■ **Exercise objective**
Give back every line of the data below exactly.

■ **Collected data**
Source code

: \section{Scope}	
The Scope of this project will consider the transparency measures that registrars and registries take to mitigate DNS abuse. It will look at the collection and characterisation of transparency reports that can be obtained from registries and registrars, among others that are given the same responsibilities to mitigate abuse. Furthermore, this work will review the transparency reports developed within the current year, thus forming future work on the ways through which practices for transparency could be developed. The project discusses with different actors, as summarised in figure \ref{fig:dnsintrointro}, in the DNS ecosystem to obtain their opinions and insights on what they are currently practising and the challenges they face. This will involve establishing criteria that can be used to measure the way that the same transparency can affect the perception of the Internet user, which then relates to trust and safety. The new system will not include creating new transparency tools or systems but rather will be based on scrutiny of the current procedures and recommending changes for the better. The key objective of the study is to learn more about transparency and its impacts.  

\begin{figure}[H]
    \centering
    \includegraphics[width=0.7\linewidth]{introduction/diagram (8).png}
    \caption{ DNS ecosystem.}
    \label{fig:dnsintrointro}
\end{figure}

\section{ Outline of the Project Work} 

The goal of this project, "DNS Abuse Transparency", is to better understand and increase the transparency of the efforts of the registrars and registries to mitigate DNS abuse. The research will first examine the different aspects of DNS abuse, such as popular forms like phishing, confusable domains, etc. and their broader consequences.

■ **Reply to the exercise**
Source code

: \section{Scope}	
The Scope of this project will consider the transparency measures that registrars and registries take to mitigate DNS abuse. It will look at the collection and characterisation of transparency reports that can be obtained from registries and registrars, among others that are given the same responsibilities to mitigate abuse. Furthermore, this work will review the transparency reports developed within the current year, thus forming future work on the ways through which practices for transparency could be developed. The project discusses with different actors, as summarised in figure \ref{fig:dnsintrointro}, in the DNS ecosystem to obtain their opinions and insights on what they are currently practising and the challenges they face. This will involve establishing criteria that can be used to measure the way that the same transparency can affect the perception of the Internet user, which then relates to trust and safety. The new system will not include creating new transparency tools or systems but rather will be based on scrutiny of the current procedures and recommending changes for the better. The key objective of the study is to learn more about transparency and its impacts.  

\begin{figure}[H]
    \centering
    \includegraphics[width=0.7\linewidth]{introduction/diagram (8).png}
    \caption{ DNS ecosystem.}
    \label{fig:dnsintrointro}
\end{figure}

\section{ Outline of the Project Work} 

The goal of this project, "DNS Abuse Transparency", is to better understand and increase the transparency of the efforts of the registrars and registries to mitigate DNS abuse. The research will first examine the different aspects of DNS abuse, such as popular forms like phishing, confusable domains, etc. and their broader consequences.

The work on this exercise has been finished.